Le Pôle Image, à Angoulème : Le troisième centre vital de l’animation française se situe dans la capitale de la bande dessinée.  200 professionnels de l’animation s’y sont regroupés avec pour but de créer des passerelles entre la BD, le dessin animé, le jeu vidéo… C’est ici, qu’a été produit Kirikou et la sorcière. 

 

 

 

3 Réponses à “Où en est le cinéma d’animation français ?”

  1. http://lecondevie28.skyrock.com/ dit :

    Je survole en ce début de soirée
    Vos mondes trop délaissés dans l’oubli

    Je m’excuse de cette absence qui a perduré
    Suis-je à vos yeux pardonnée?

    Merci pour quelques fidèles
    Ne m’ayant pas oubliée
    Être venue dans le monde de Leçon de vie
    Sur mon monde d’histoires de coeur

    En effet, les derniers temps je fus discrète
    Pour ne pas dire secrète

    Mais écrit reprend du service comme on dit
    Pour vous raconter de belles histoires de la vie

    amitié à toi et à bientôt dans mon monde
    Cécile

  2. pitouwh dit :

    Vive l’animation française, qui s’est rarement aussi bien portée ! Faut dire qu’on a un sacré talent, quand même…
    Par contre, il me semblait que le studio d’animation français de Disney avait fermé suite à leur décision de ne plus faire de films en anim’ traditionnelle (ou alors juste pour le direct-to-dvd).
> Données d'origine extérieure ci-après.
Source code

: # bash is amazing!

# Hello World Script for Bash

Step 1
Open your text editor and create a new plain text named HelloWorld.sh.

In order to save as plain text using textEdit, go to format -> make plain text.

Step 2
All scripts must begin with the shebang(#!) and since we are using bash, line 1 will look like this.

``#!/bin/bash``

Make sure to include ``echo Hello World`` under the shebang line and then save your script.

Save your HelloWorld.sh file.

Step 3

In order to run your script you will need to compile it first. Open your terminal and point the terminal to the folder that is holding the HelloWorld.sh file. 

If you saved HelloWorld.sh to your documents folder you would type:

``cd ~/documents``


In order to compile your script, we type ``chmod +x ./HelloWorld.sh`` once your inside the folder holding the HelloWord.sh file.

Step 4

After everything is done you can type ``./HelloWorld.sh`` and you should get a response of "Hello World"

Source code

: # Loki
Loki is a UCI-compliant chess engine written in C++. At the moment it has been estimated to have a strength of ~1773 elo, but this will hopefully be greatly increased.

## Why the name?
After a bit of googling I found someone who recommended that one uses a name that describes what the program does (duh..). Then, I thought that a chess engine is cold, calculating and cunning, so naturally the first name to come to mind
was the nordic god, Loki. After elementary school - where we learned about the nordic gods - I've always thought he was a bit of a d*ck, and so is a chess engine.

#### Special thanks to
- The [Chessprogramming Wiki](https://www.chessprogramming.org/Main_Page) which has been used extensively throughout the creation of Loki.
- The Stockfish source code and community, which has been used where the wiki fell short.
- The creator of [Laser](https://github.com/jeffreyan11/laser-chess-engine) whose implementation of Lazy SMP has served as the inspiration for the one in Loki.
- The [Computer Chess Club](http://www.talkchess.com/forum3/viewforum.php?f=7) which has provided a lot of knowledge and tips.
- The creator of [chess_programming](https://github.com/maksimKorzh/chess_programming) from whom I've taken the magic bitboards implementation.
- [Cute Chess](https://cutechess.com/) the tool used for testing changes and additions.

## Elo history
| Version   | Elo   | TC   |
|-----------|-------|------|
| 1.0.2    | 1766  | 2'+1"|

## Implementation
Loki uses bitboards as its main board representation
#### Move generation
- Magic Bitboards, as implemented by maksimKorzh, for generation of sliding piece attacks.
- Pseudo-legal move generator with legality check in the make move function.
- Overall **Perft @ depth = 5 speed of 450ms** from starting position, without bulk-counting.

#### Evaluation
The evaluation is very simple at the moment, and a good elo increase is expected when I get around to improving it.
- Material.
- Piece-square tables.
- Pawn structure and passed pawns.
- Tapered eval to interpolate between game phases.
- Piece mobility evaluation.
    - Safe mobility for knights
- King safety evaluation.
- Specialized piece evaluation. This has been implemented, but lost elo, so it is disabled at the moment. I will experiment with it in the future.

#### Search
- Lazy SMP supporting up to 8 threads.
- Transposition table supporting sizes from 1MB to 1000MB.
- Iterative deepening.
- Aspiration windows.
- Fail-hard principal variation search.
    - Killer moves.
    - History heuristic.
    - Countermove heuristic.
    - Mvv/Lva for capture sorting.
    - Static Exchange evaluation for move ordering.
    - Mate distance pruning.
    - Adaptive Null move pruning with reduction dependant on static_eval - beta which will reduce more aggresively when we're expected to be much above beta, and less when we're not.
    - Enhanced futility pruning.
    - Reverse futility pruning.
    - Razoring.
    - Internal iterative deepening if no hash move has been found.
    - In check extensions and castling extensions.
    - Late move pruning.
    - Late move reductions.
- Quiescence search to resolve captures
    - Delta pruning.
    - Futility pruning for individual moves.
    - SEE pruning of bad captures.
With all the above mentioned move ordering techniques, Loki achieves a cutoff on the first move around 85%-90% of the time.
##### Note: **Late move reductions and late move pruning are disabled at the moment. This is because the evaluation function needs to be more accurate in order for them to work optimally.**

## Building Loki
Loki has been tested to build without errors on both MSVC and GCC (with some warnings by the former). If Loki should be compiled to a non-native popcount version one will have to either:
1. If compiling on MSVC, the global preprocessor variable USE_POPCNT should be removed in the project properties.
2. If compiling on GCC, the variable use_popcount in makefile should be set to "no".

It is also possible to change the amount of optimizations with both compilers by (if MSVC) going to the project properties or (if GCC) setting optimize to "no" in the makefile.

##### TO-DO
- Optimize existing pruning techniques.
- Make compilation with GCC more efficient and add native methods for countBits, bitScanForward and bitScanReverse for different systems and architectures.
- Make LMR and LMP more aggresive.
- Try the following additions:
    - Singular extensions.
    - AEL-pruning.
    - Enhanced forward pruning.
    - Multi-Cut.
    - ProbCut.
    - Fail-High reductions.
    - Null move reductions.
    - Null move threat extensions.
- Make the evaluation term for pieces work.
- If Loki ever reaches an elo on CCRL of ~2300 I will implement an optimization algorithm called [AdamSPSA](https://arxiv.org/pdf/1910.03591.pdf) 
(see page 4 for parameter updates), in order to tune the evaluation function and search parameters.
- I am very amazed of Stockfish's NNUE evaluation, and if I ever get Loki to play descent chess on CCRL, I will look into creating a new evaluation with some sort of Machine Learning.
Me serais-je trompé ?

    Dernière publication sur The Geek Show : Critique ciné : Wonder Woman

  3. cressent dit :

    coucou c’est ta ptite soeur ça faisait un bout de temps que je n’étais pas venue sur ton blog.
    il a bien avancé mais je n’arrive pas à tout trouver je pense que t’as fait plus de trucs mais je ne sais pas où.
    sinon il est toujours aussi cool.
    et toi aussi viens sur le mien me mettre des comm’s.
    je te redonne mon adresse au cas où.